Exercise Choice and Form
Alternate weekly between dumbbells and low pulley. Both work the medial delt quite differently, needing the most work from the muscle at opposite ends of the range of movement. As a general rule of thumb, don’t allow arms to come up past parallel to the floor, or you risk the head of the humerus and the acromion pinching soft tissue. Having the arms slightly forward to the body, at about 30° (scapular plane), also allows a little more room in the shoulder and should reduce the risk of wear.
These can be done lying on a slightly inclined bench for more isolation, or for more core involvement leaning forwards.

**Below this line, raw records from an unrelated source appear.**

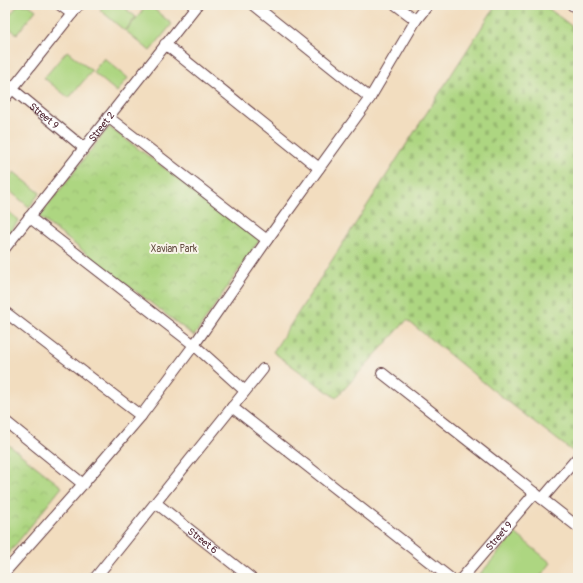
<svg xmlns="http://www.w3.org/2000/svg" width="583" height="583" font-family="Pangolin,sans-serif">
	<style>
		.green { fill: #add681; stroke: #7c7a56 }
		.cemetery { fill: url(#cemetery-stones); stroke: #7c7a56 }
		.park { fill: url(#park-crowns); stroke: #7c7a56 }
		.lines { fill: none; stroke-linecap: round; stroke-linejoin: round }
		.street-casing { stroke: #633c41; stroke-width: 12 }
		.street { stroke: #fff; stroke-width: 10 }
		.labels { text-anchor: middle; stroke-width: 4; stroke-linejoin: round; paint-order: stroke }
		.street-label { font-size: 10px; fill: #4a1f2b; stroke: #f7f3e8 }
		.park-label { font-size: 10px; fill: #634d40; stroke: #f7f3e8 }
	</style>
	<defs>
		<pattern id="cemetery-stones" width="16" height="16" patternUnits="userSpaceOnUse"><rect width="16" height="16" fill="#add681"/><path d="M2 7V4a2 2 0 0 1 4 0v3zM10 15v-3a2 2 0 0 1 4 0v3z" fill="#96b770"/></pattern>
		<pattern id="park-crowns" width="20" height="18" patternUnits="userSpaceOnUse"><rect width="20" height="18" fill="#add681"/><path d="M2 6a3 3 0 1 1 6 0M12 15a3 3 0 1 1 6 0" fill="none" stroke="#96b770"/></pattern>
	</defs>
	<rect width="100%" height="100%" fill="#f7f3e8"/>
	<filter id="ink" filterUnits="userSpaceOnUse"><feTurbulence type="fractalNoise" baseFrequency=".025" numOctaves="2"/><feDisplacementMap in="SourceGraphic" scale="8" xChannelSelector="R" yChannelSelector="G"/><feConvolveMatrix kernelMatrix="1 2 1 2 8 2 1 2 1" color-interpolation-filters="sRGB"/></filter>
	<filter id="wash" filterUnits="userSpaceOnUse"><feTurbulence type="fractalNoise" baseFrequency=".012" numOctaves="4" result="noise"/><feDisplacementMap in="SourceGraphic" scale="16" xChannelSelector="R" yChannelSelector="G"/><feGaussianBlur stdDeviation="0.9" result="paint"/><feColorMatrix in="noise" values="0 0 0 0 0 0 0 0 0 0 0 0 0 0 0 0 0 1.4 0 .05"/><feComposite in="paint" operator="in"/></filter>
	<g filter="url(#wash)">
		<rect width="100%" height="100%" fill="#f2ddbf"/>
		<path class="green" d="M18,5H29L36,10L17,34L5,25V21Z
			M104,5H121L136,17L125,31L100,10Z
			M147,5H149L172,24L150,51L126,31Z
			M67,51L92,71L69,98L44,78Z
			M104,58L128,78L117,92L93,72Z
			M14,172L40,193L29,207L5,187V184Z
			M5,209L19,220L8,234L5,231Z
			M515,533L551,563L539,578H477Z"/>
		<path class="cemetery" d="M496,5H544L578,31V444L572,451L493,390L407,320L336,398L273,352Z"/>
		<path class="park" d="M109,127L260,239L194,336L39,217Z
			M5,442L62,487L5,558Z"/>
	</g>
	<g filter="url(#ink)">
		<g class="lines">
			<defs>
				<g id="street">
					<path d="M60,5L72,14"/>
					<path d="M254,5L370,98"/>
					<path d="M396,5L416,20"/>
					<path d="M572,5L578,9"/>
					<path d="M165,44L319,168"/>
					<path id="s1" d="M5,83L84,148"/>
					<path d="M5,98L79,5"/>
					<path d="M108,117L267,240"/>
					<path d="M29,217L194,345L245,391"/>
					<path id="s2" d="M5,248L197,5"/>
					<path d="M5,312L141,416"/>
					<path d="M382,373L578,527"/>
					<path d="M232,407L450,578"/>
					<path d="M5,421L83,484"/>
					<path d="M542,499L578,457"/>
					<path id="s3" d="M156,503L251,578"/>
					<path d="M5,572L83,484L141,416L194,345L267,240L370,98L416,20L428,5"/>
					<path d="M95,578L263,369"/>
					<path id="s4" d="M462,578L535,493"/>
				</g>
			</defs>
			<use href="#street" class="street-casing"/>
			<use href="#street" class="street"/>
		</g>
	</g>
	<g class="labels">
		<g class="street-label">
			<text dy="4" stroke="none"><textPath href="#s1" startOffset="51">Street 9</textPath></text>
			<text dy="4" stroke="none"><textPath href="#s2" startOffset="155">Street 2</textPath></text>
			<text dy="4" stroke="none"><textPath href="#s4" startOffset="56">Street 9</textPath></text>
			<text dy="4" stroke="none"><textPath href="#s3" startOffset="60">Street 6</textPath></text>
		</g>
		<g class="park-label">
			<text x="174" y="252">Xavian Park</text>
		</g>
	</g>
	<rect width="583" height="583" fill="none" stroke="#f7f3e8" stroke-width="20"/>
</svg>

If you have any back problems then I would suggest doing them lying on a bench. If you do them leaning over, make sure the ‘lean’ forwards is coming from the hips and not from the back. Both ways you should use a weight that allows good control and a slight pause at the top for most of the reps, if not, it’s too heavy.
The exercise with the most choices: shoulder press machine, seated dumbbell press, standing barbell press, standing dumbbell press, roughly in stability order, more stable and less challenging to less stable and more challenging. Which you choose will depend on your overall goals, and how much you want to isolate the shoulders. You’ll be able to move more weight on a shoulder press, and quite a lot less on a standing press. I’d suggest using a rotation between them so you benefit from more functional lifting some weeks, and moving heavier weights on others. When pressing standing up, make sure that the lower back isn’t being extended; it’s a common fault especially when people are tying to lift too heavy or getting tired.

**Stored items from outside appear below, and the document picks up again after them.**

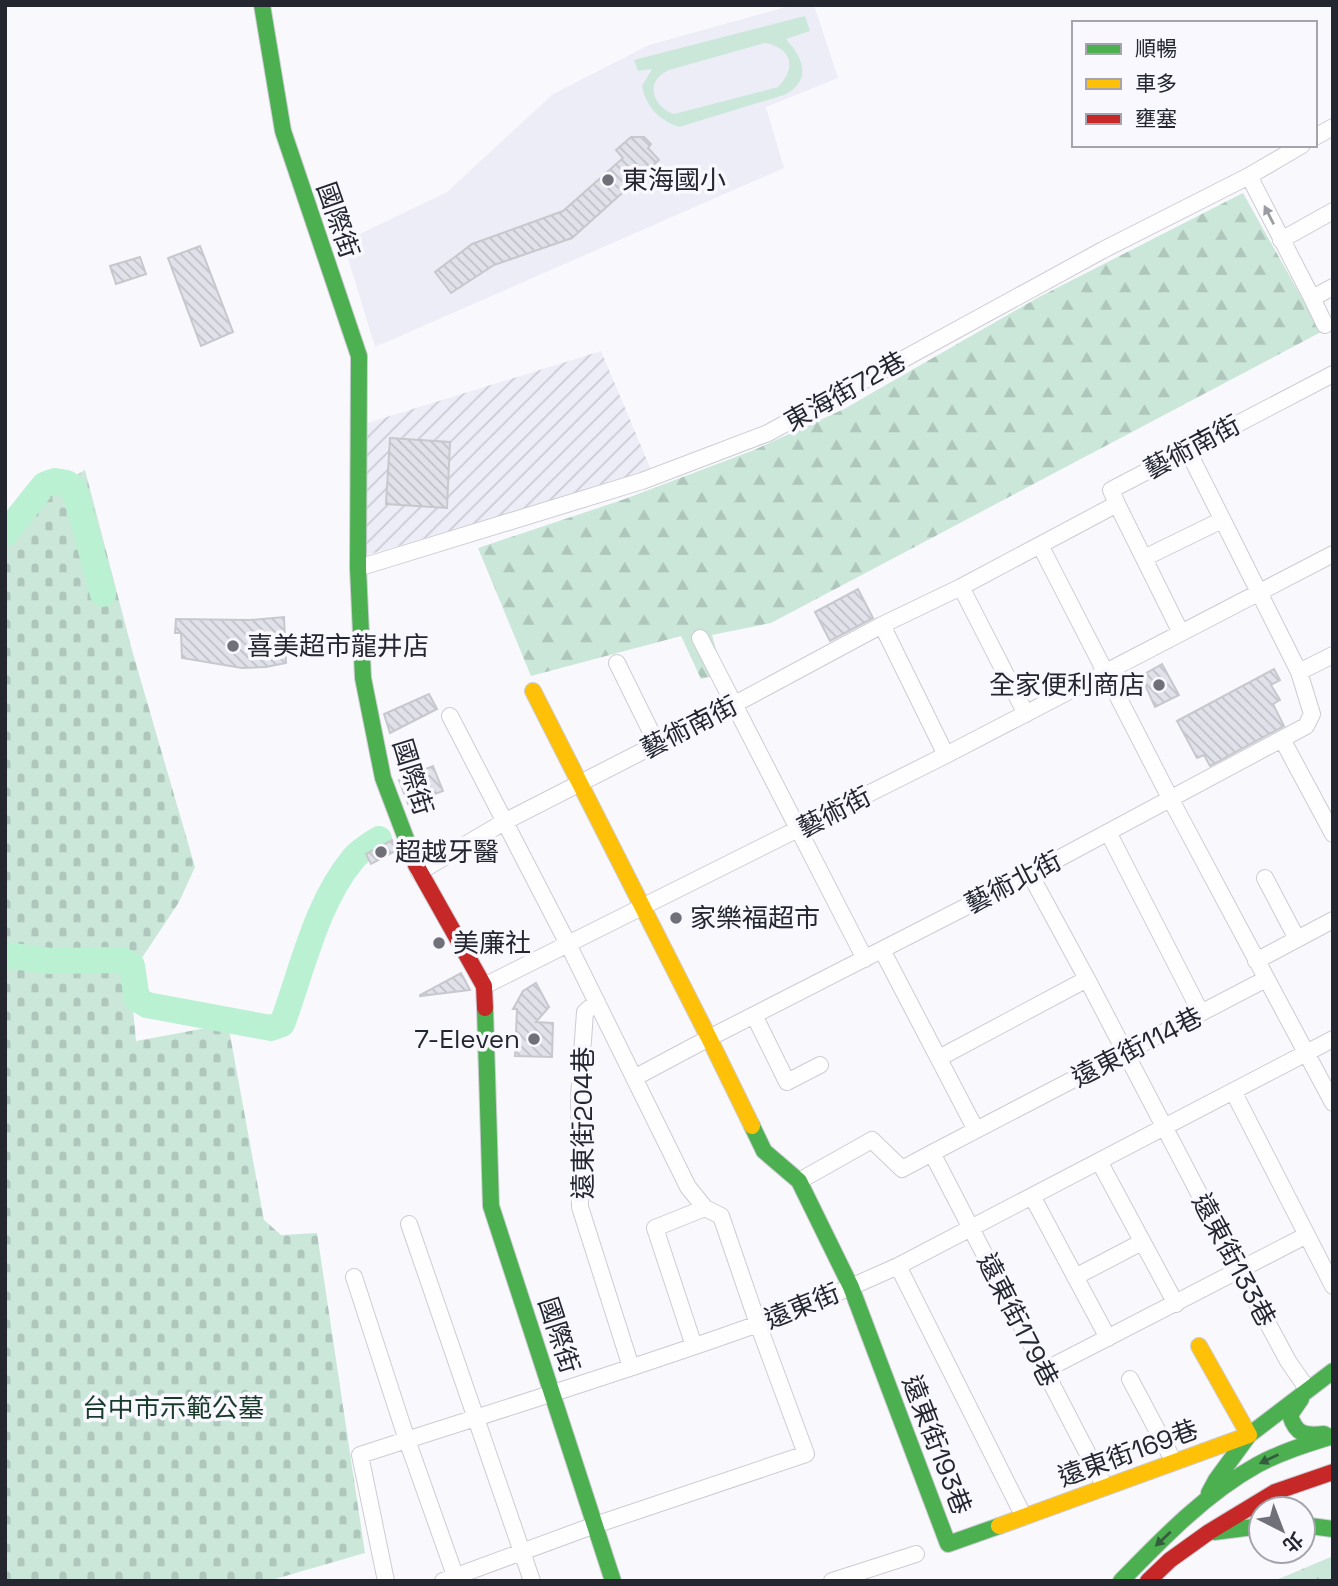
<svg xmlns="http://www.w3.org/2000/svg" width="1338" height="1586" font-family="'Space Grotesk','Noto Sans TC',sans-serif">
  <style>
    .built { fill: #ecedf7 }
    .industrial { fill: url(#industrial-furrows) }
    .grass { fill: #cbe7d9; fill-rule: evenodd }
    .forest { fill: url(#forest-firs) }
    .cemetery { fill: url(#cemetery-stones) }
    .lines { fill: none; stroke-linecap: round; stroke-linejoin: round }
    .river { stroke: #b9f1d2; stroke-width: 26 }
    .building { fill: url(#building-back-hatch); stroke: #c7c8ce; stroke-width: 2 }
    .street-casing { stroke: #ccccd3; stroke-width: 18 }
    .fast-casing { stroke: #ccccd3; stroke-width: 18 }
    .slow-casing { stroke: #ccccd3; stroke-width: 18 }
    .jam-casing { stroke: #ccccd3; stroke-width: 18 }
    .street { stroke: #fefeff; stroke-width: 16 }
    .fast { stroke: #4caf50; stroke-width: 16 }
    .slow { stroke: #ffc107; stroke-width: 16 }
    .jam { stroke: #c62828; stroke-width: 16 }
    .oneway { fill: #9c9da2 }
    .oneway2 { fill: #345d3d }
    .poi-dot { fill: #6f7078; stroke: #f8f8fe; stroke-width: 2.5 }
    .labels { text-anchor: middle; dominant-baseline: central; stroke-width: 7; stroke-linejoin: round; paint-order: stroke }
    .poi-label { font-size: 26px; fill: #242630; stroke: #f8f8fe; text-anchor: start }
    .street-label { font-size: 26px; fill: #242630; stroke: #f8f8fe }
    .park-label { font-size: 26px; fill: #193b29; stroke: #f8f8fe }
  </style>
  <defs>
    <pattern id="industrial-furrows" width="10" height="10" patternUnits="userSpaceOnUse" patternTransform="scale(1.75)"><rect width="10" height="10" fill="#ecedf7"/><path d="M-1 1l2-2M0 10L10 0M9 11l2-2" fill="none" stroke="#cacbd4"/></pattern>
    <pattern id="forest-firs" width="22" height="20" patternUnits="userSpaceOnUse" patternTransform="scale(1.75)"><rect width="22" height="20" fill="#cbe7d9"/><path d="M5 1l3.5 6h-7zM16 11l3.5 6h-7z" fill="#aec6bb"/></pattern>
    <pattern id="cemetery-stones" width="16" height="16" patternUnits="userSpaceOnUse" patternTransform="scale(1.75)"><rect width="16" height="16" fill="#cbe7d9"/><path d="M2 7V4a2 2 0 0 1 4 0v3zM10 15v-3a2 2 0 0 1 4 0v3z" fill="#aec6bb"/></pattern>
    <pattern id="building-back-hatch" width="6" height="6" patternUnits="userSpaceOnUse" patternTransform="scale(1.75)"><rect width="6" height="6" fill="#e0e1e9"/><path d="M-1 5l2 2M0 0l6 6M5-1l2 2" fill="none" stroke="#c0c1c8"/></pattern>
  </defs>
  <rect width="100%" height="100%" fill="#f9f9fd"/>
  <!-- built -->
  <path class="built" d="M793,5H814L838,78L766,107L784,168L375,347L343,242L447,192L553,94L649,45Z"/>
  <!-- industrial -->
  <path class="industrial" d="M601,351L652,472L367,555L364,424Z"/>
  <!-- grass -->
  <path class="grass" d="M805,16L810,31L786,39C803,58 813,80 784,95L679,127C659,120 646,107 642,86L652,69L638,71L634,60ZM765,43C792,48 797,68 778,87L674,114C652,106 644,81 669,70Z"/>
  <!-- forest -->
  <path class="forest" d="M1243,193L1321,332L771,623L712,635L723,674L701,679L681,636L531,676L478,548L622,500L754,450L844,409L1039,297Z
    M1333,1556V1581H1274Z"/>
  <!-- cemetery -->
  <path class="cemetery" d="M85,470L132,650L195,867L179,902L130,976L136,1041L228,1024L264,1220L281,1235L317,1233L365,1553L268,1581H5V517Z"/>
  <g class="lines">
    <!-- river -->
    <path class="river" d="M5,534L44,485L55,481L67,483L75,491L103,594
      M5,955L50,961L122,960L132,966L137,999L147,1005L271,1028L282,1024C302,971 316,903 353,859C359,851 370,845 379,839"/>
  </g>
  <!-- building -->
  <path class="building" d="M631,137H644L651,144L648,148L659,160L572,238L494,265L451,293L435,272L472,244L563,211L623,158L616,150Z
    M200,246L233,332L201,346L168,258Z
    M140,257L146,274L116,284L110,266Z
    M390,438L450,442L447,508L386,504Z
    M858,589L873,618L830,641L815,612Z
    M284,617L286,663L266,667L242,668L182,658L181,633H175L176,619L250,620Z
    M1162,664L1179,695L1155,707L1141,676Z
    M1274,669L1280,680L1271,685L1280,700L1273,704L1284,726L1210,766L1204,755L1197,758L1177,721Z
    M429,694L437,709L390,733L384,714Z
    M433,766L443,791L408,804L399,780Z
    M392,840L397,850L371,864L366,854Z
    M461,973L470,990L420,996V995Z
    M536,983L549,1007L536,1022L553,1023L552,1057L515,1056L517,1009H513L523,991Z"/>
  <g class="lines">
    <defs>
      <path id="street" d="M1315,137L1333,127
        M1249,176L1312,298L1333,287
        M1281,240L1333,211
        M1312,298L1325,325
        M1117,504L1181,633
        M1040,545L1170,798L1333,1103
        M1144,558L1222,520
        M358,568L642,481L768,433L1103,250L1249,176L1302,145
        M961,587L1026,714
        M882,625L946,755
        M700,638L865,959
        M617,663L657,744
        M1299,672L1333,655
        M1282,739L1333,834
        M1108,832L1201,1013
        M419,872L504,822L735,704L882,625L961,587L1117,504L1111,490L1333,374
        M1030,874L1087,979
        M1265,878L1297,939
        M882,950L976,1130
        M1256,961L1333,920
        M484,986L946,755L1333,554
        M597,1002L585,1012L579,1097L580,1207L631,1367
        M754,1015L787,1082L820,1065
        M939,1058L1087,979L1239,1270L1288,1361L1308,1390
        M634,1078L709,1038L1030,874L1306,726L1312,714L1299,672L1187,449
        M1233,1091L1333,1286
        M932,1153L1105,1487
        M1099,1161L1176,1304
        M799,1181L872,1140L902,1169L932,1153L1266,979
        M1032,1196L1108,1338
        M409,1224L532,1581
        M898,1266L1024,1517
        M354,1277L407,1440L457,1581
        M1075,1277L1142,1242
        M694,1346L655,1228L705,1208
        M1045,1370L1307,1235
        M1130,1379L1174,1462
        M386,1581L360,1455C492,1412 625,1372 755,1325C804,1308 851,1287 898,1266L1333,1039
        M443,1581L595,1525L806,1454L758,1324L721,1216L705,1208L688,1187L568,944L450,716
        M832,1581L916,1554"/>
      <path id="fast" d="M262,5L283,131L359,356L358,568L363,678L383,778L416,865
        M485,1008L491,1206L613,1581
        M752,1126L764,1151L799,1181L851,1287L948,1544L999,1526
        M1301,1399L1290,1415C1296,1435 1305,1436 1324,1434
        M1209,1493L1216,1480L1249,1435L1333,1371
        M1303,1525L1333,1529
        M1214,1532L1261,1526
        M1121,1581C1162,1539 1205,1494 1257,1465C1281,1452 1307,1444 1333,1436"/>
      <path id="slow" d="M533,691L709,1038L752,1126
        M999,1526L1249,1435L1199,1346"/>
      <path id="jam" d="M416,865L484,986L485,1008
        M1148,1581L1170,1560L1209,1532L1275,1492L1333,1472"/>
    </defs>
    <!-- street casing -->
    <use href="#street" class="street-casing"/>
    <!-- fast casing -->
    <use href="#fast" class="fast-casing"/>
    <!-- slow casing -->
    <use href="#slow" class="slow-casing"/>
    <!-- jam casing -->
    <use href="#jam" class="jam-casing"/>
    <!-- street -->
    <use href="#street" class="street"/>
    <!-- fast -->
    <use href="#fast" class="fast"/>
    <!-- slow -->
    <use href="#slow" class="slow"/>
    <!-- jam -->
    <use href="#jam" class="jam"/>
  </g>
  <!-- one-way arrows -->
  <defs><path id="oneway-solid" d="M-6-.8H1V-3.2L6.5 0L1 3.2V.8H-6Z" transform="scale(1.75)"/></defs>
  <use class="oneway" href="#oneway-solid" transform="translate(1269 215) rotate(-117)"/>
  <g class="oneway2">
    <use href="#oneway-solid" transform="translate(1269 1459) rotate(154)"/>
    <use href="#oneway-solid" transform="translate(1163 1539) rotate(137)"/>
  </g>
  <!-- markers -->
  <g class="poi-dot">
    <circle cx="608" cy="180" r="7"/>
    <circle cx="233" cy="646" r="7"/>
    <circle cx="1159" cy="685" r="7"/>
    <circle cx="381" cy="852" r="7"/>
    <circle cx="676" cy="918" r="7"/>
    <circle cx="439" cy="943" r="7"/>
    <circle cx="534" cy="1039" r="7"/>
  </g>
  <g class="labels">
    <!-- poi labels -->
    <g class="poi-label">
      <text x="622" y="180">東海國小</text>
      <text x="247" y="646">喜美超市龍井店</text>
      <text x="1145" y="685" text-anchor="end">全家便利商店</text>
      <text x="395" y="852">超越牙醫</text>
      <text x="690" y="918">家樂福超市</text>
      <text x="453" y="943">美廉社</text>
      <text x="520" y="1039" text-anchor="end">7-Eleven</text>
    </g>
    <!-- street labels -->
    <g class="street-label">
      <text transform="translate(338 220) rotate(71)">國際街</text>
      <text transform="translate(845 391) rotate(-29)">東海街72巷</text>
      <text transform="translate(1192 447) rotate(-28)">藝術南街</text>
      <text transform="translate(689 727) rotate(-27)">藝術南街</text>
      <text transform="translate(413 777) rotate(73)">國際街</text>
      <text transform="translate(834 812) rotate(-27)">藝術街</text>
      <text transform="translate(1013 882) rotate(-27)">藝術北街</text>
      <text transform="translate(1137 1047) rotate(-27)">遠東街114巷</text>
      <text transform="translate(583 1123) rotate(-90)">遠東街204巷</text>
      <text transform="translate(1234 1260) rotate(62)">遠東街133巷</text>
      <text transform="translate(802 1306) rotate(-22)">遠東街</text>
      <text transform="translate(1018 1320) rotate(63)">遠東街179巷</text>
      <text transform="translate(559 1335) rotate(72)">國際街</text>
      <text transform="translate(937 1445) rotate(69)">遠東街193巷</text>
      <text transform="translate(1128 1453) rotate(-20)">遠東街169巷</text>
    </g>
    <!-- park labels -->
    <g class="park-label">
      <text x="173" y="1408">台中市示範公墓</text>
    </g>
  </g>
  <!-- border -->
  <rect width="1338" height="1586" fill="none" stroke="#242630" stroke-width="14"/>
  <!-- legend -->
  <rect x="1072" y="21" width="245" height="126" fill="#f8f8fe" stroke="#a3a4ac" stroke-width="2"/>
  <rect x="1086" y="44" width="35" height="10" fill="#4caf50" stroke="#a3a4ac" stroke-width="2"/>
  <text x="1135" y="56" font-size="21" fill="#242630">順暢</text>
  <rect x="1086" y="79" width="35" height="10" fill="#ffc107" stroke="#a3a4ac" stroke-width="2"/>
  <text x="1135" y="91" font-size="21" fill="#242630">車多</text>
  <rect x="1086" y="114" width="35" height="10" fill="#c62828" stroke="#a3a4ac" stroke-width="2"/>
  <text x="1135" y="126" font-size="21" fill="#242630">壅塞</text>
  <!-- north arrow -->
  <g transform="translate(1282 1530) rotate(138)"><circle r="33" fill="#f8f8fe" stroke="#a3a4ac" stroke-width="2"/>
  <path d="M0-5L12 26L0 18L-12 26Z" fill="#6f7078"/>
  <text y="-10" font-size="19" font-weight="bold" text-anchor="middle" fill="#242630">北</text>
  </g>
</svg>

Wide Grip Rows for Rear Delts
Keep grip as wide as possible and try to relax the arms to take out biceps. Keep the scapular fixed and concentrate on generating the movement at the shoulder and tensing the rear delts at the top. Elbows should be moving horizontally and be just below the shoulder joint.
Full Range Lat Raises (sometimes called ‘around the worlds’)
Form is key on this exercise, and difficult to explain in words. It’s worth having someone show you this lift if you aren’t familiar with it.
Keep arms by your sides, and concentrate on just lifting the scapular to isolate as much as possible the upper trap fibres. Middle and lower fibres of the traps are better hit on back day.
Why not give this workout a go and you’ll be well on the way to a great set of big and well proportioned shoulders.